EXERCISE GOAL:
Which lines of the entries below run from the one holding "left shoulder: (1421, 384)" to the one holding "right front paw: (202, 522)", inclusive? Set down exactly those lines and no others.

DATA:

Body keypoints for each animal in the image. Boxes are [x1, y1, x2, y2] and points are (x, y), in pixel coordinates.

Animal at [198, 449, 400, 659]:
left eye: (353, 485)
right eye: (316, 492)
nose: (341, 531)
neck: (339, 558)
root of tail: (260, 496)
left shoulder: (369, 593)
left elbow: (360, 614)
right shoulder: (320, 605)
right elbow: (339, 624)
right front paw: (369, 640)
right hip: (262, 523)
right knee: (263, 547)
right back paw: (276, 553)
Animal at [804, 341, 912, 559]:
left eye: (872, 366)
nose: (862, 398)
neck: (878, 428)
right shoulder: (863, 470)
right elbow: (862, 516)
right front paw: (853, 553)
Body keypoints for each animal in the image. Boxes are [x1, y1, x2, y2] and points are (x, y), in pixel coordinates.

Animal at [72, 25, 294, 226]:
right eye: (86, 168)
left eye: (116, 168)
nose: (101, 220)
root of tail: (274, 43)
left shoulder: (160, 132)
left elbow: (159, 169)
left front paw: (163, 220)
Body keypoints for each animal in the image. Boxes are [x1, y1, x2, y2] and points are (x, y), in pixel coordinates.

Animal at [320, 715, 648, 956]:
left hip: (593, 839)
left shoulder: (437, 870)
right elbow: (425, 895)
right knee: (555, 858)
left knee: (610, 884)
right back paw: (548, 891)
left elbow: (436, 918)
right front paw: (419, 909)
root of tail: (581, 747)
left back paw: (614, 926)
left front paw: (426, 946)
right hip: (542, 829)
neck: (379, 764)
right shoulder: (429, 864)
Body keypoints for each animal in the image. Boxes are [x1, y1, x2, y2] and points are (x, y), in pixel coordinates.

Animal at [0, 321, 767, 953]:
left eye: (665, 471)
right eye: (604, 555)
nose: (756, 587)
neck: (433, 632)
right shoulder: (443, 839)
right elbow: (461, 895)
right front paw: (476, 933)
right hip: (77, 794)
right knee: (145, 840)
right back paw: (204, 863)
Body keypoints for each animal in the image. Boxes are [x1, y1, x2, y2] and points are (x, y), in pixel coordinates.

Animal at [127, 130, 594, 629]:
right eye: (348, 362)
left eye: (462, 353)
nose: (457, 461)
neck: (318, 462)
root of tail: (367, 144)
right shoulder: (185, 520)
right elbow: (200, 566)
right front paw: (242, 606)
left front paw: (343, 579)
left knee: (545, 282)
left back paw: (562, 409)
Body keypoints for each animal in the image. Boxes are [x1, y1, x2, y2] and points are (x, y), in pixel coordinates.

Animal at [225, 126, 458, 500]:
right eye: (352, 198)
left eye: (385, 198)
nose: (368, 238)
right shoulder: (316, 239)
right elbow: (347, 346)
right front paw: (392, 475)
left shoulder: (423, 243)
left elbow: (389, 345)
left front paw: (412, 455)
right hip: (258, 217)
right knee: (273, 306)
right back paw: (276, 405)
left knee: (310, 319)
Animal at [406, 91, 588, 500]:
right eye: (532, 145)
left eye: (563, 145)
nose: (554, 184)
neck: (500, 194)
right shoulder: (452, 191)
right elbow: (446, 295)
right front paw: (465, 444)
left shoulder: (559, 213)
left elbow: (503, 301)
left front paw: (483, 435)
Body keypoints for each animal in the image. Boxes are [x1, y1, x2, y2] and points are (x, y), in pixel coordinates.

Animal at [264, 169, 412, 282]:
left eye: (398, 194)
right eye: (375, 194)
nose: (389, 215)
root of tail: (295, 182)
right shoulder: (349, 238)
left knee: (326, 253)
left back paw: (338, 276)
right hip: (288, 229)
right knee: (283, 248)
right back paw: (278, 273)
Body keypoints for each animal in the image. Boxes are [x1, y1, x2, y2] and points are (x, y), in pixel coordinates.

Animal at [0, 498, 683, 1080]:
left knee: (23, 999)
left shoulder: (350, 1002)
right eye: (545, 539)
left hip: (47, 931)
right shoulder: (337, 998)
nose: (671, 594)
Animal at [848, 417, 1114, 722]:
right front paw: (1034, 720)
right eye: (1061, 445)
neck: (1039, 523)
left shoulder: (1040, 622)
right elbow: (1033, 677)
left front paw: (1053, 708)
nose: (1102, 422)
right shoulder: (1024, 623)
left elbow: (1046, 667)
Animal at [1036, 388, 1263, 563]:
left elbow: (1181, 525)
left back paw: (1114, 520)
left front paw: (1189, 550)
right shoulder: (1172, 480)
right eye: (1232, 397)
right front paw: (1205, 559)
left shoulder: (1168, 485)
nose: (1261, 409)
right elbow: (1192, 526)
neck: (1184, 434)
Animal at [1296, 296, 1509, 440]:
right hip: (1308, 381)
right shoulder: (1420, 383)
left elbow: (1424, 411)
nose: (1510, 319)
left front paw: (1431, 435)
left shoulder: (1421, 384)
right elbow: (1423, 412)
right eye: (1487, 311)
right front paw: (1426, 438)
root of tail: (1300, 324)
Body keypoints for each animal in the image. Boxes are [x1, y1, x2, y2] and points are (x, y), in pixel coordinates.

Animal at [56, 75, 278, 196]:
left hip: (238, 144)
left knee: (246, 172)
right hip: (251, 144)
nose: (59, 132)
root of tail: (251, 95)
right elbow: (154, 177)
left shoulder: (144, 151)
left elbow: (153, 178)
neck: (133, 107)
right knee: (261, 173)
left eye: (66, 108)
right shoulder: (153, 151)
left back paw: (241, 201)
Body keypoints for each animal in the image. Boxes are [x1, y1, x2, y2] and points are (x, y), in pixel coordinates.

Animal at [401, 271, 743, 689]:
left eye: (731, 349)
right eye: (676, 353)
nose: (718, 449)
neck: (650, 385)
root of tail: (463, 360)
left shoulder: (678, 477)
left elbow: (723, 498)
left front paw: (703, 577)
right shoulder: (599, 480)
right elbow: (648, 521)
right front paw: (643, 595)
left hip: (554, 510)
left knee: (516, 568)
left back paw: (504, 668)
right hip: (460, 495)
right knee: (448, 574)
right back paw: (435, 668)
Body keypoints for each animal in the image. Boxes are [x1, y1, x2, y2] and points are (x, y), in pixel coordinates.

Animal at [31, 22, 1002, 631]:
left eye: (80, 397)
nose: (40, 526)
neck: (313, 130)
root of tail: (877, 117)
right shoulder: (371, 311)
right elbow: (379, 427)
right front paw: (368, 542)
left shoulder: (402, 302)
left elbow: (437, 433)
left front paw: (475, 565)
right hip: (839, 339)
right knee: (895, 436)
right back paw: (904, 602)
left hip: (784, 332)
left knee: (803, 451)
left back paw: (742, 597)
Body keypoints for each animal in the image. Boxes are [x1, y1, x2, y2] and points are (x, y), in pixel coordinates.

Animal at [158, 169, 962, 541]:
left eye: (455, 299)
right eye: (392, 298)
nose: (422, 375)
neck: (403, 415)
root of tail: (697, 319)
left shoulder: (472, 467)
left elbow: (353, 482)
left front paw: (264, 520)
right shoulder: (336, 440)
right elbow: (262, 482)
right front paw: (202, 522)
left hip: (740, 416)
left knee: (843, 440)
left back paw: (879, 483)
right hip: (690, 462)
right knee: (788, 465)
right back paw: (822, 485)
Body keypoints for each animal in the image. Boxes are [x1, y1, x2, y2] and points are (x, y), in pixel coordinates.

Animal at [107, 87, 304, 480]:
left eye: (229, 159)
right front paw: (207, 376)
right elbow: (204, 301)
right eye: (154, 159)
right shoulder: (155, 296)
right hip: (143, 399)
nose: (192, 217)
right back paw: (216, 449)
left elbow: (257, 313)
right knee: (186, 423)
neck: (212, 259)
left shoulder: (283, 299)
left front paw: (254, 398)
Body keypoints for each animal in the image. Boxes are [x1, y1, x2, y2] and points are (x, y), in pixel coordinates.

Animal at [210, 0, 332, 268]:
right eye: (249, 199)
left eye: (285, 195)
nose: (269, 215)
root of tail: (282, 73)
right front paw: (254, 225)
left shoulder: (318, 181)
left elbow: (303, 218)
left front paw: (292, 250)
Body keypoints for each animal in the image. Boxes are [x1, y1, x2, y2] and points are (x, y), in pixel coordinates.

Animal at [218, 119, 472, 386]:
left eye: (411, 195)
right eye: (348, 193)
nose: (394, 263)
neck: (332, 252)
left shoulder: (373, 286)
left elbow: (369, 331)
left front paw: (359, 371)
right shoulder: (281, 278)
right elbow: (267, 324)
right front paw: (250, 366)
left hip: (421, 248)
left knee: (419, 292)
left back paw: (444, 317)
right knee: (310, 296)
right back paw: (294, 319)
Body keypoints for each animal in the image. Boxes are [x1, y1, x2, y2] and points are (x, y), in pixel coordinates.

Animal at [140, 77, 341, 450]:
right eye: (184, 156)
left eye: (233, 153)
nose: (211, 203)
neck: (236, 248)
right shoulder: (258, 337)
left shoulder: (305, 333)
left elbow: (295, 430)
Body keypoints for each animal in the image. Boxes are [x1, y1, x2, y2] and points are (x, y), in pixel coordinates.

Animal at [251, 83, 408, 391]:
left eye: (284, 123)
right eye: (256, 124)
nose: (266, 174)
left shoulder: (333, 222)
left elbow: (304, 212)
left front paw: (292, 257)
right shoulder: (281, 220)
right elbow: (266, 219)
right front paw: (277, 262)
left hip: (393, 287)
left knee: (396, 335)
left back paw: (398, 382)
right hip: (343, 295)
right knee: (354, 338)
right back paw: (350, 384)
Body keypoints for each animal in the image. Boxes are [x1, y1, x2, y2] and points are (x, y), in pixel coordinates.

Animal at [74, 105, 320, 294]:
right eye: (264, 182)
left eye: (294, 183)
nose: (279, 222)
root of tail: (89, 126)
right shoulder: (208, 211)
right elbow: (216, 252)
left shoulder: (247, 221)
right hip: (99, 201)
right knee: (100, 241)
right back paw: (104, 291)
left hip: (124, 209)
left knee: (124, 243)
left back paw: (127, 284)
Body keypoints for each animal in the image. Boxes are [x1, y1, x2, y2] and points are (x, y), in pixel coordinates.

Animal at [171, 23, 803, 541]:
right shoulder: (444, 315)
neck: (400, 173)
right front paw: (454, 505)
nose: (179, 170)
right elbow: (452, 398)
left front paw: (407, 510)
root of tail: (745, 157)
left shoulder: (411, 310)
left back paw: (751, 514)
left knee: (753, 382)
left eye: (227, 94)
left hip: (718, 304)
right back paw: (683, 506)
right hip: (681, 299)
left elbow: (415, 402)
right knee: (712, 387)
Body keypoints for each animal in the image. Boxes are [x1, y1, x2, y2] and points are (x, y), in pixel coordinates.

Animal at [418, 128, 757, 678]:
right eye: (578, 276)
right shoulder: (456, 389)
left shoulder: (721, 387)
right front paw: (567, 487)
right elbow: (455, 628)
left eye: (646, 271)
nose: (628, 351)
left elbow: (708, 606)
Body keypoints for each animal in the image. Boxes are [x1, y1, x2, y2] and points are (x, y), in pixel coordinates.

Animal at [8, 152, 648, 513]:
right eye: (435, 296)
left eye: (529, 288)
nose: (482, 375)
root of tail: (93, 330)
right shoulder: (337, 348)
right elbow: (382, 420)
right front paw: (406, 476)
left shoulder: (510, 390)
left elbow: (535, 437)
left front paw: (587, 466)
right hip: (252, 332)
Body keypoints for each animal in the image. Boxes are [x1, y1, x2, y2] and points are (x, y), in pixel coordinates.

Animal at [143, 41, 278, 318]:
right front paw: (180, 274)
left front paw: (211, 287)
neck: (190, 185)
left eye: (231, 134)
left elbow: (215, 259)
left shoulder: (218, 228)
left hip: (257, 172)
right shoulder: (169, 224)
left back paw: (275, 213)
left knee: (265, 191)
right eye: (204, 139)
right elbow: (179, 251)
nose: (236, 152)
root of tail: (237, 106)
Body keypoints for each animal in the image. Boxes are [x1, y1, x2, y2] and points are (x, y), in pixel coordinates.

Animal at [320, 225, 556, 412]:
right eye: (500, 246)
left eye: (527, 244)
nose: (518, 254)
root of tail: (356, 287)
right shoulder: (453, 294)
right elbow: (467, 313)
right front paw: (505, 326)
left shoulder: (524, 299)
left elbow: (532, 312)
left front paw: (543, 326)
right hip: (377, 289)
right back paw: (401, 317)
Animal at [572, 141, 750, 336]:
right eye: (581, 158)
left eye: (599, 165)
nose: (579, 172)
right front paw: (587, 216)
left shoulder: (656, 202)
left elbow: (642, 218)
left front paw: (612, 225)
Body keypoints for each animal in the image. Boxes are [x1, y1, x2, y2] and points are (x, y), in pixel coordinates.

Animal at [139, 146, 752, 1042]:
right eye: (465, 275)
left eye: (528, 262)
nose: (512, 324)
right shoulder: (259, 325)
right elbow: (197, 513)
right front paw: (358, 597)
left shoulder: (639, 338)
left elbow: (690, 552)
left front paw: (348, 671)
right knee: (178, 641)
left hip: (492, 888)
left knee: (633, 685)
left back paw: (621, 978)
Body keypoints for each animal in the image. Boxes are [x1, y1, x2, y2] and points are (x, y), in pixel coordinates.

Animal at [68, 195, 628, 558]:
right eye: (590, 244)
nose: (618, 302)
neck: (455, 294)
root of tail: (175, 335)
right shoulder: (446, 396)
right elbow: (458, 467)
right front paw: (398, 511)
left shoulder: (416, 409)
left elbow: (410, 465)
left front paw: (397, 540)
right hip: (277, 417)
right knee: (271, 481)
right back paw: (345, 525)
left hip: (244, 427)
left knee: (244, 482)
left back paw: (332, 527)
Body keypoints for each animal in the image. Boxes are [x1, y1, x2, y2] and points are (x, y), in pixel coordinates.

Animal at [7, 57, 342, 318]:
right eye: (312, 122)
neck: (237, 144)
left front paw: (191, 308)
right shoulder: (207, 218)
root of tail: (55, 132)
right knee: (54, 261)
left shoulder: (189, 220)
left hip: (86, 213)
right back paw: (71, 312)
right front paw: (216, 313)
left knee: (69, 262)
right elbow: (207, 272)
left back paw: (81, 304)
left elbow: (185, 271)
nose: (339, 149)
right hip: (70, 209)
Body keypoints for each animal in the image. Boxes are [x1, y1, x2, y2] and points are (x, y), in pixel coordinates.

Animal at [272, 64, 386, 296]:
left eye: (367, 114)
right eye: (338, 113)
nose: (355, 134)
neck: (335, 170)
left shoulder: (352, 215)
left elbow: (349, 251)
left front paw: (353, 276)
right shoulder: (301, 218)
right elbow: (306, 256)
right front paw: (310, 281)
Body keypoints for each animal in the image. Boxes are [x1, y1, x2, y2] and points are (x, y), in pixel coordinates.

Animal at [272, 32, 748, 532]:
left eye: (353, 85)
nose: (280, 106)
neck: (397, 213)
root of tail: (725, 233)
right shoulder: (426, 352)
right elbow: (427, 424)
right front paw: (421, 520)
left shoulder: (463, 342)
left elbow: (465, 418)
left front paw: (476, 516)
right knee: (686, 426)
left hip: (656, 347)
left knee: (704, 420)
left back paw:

REPLY TO THE TASK:
left shoulder: (1421, 384)
right elbow: (1423, 412)
right eye: (1487, 311)
right front paw: (1426, 438)
root of tail: (1300, 324)
Body keypoints for each animal in the image. Boxes are [x1, y1, x2, y2] and points are (x, y), in pixel coordinates.

Animal at [56, 75, 278, 196]:
left hip: (238, 144)
left knee: (246, 172)
right hip: (251, 144)
nose: (59, 132)
root of tail: (251, 95)
right elbow: (154, 177)
left shoulder: (144, 151)
left elbow: (153, 178)
neck: (133, 107)
right knee: (261, 173)
left eye: (66, 108)
right shoulder: (153, 151)
left back paw: (241, 201)
Body keypoints for each animal in the image. Boxes are [x1, y1, x2, y2] and points are (x, y), in pixel coordinates.

Animal at [401, 271, 743, 689]:
left eye: (731, 349)
right eye: (676, 353)
nose: (718, 449)
neck: (650, 385)
root of tail: (463, 360)
left shoulder: (678, 477)
left elbow: (723, 498)
left front paw: (703, 577)
right shoulder: (599, 480)
right elbow: (648, 521)
right front paw: (643, 595)
left hip: (554, 510)
left knee: (516, 568)
left back paw: (504, 668)
right hip: (460, 495)
right knee: (448, 574)
right back paw: (435, 668)
Body keypoints for each animal in the image. Boxes are [x1, y1, x2, y2] and points are (x, y), in pixel coordinates.

Animal at [31, 22, 1002, 631]:
left eye: (80, 397)
nose: (40, 526)
neck: (313, 130)
root of tail: (877, 117)
right shoulder: (371, 311)
right elbow: (379, 427)
right front paw: (368, 542)
left shoulder: (402, 302)
left elbow: (437, 433)
left front paw: (475, 565)
right hip: (839, 339)
right knee: (895, 436)
right back paw: (904, 602)
left hip: (784, 332)
left knee: (803, 451)
left back paw: (742, 597)
Body keypoints for each animal in the image. Boxes are [x1, y1, x2, y2] and points are (x, y), in pixel coordinates.

Animal at [158, 169, 962, 541]:
left eye: (455, 299)
right eye: (392, 298)
nose: (422, 375)
neck: (403, 415)
root of tail: (697, 319)
left shoulder: (472, 467)
left elbow: (353, 482)
left front paw: (264, 520)
right shoulder: (336, 440)
right elbow: (262, 482)
right front paw: (202, 522)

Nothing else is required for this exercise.